Sanctions are strangling the Russian economy: Rosstat stated the strongest collapse in real wages

09:59 30 June Kyiv, Ukraine

Real, that is, adjusted for the rate of price growth, the salaries of Russians fell by 7.2% in April, Rosstat reported in the monthly report "On the socio-economic situation" of the country.

On average, people lived through the second month of the war on a salary of 62,269 rubles a month. Compared to April 2021, this amount increased by 5,655 rubles, or 9.4%. But the increase that employers made was not enough to offset inflation, which set a 20-year record in April.

The fall in real wages of 72 million working citizens of the Russian Federation was the second largest in 22 years of available statistics: the harder-working Russians became poorer only in 2015 - after the annexation of Crimea, followed by the first wave of sanctions and the devaluation of the ruble.

The most bitter pill had to be swallowed by state employees, for some of whom the decline in real wages became double-digit. Thus, with inflation of 17.8%, the nominal salaries of doctors and social workers increased by only 6.4%. So, in real terms - decreased by 11.4%. Research workers received an increase of 7.8%, and their real salaries decreased by 10%. The real salaries of teachers fell by 8.7% (with a nominal increase of 9.1%).

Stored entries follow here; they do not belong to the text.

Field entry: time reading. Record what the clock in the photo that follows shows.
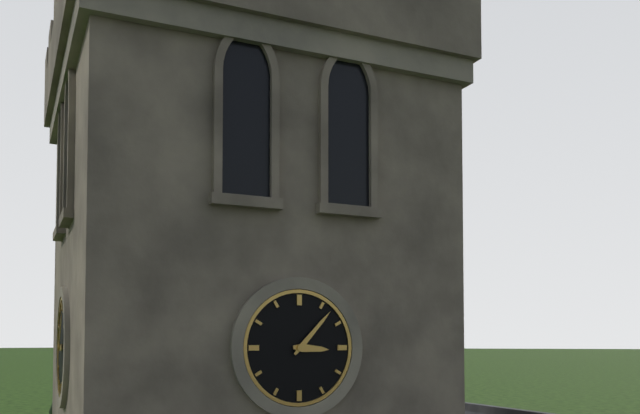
3:07
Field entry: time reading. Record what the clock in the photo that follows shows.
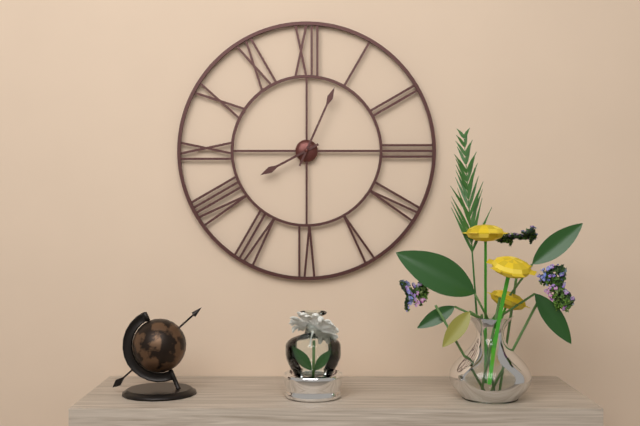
8:04
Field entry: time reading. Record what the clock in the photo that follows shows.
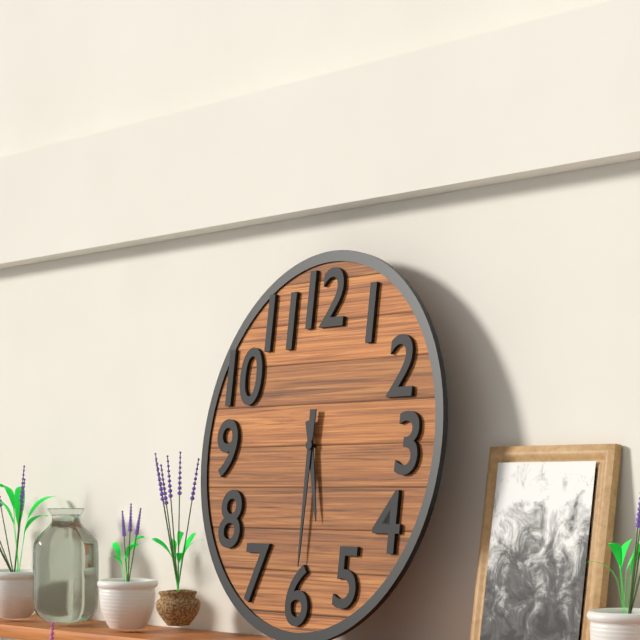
5:30
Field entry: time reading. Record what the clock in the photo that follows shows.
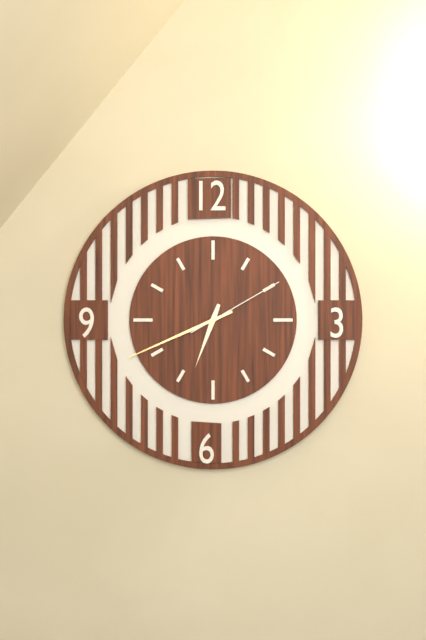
6:41:10
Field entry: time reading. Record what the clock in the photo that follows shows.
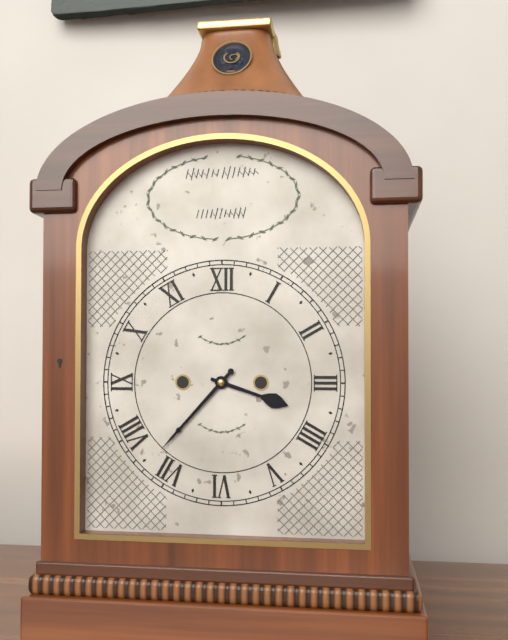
3:37
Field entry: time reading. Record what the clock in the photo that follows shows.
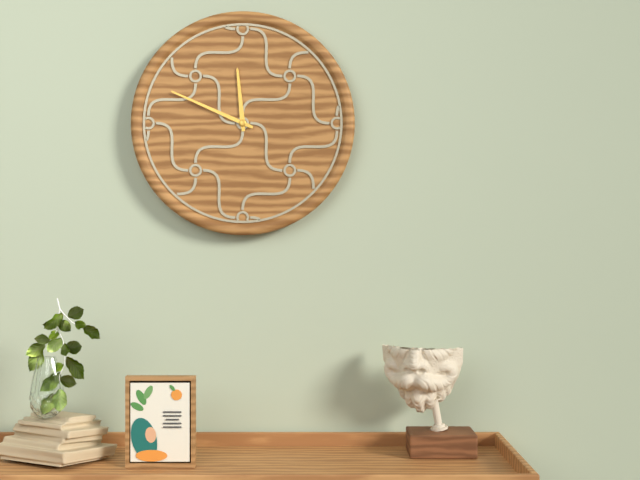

April ended in a catastrophe in the automotive industry, where, after the departure of Western companies, 18 out of 20 plants stopped, and production volumes collapsed significantly. The average salary of car factory workers decreased by 4.6% even nominally, but in real terms - by 22.4% year-on-year.

Losing income people are forced to tighten their belts. The turnover of retail outlets decreased by 10%, according to cash registers, the head of the Ministry of Economic Development Maxim Reshetnikov said at the RUIE congress on Wednesday.

His agency's official forecast is gloomy: the economy will shrink for two years, the worst it has seen since the mid-1990s, and real incomes will fall by 6.8%, the most since 1999. However, this is still an optimistic assessment: the IMF predicts Russia's GDP will fall by 10.8% over two years, and the Institute of International Finance - by 15%.

Russian consumers feel the crisis: the consumer sentiment index in the spring collapsed to the lows since the 2020 pandemic (63 points in April) and only slightly grew in the fourth month of the war (70 points). A Central Bank survey conducted in June showed that one in four believes that inflation exceeds 30%, and 71% complain about "a very strong rise in prices."
“Sanctions are choking the Russian economy,” says Bloomberg Economics economist Scott Johnson.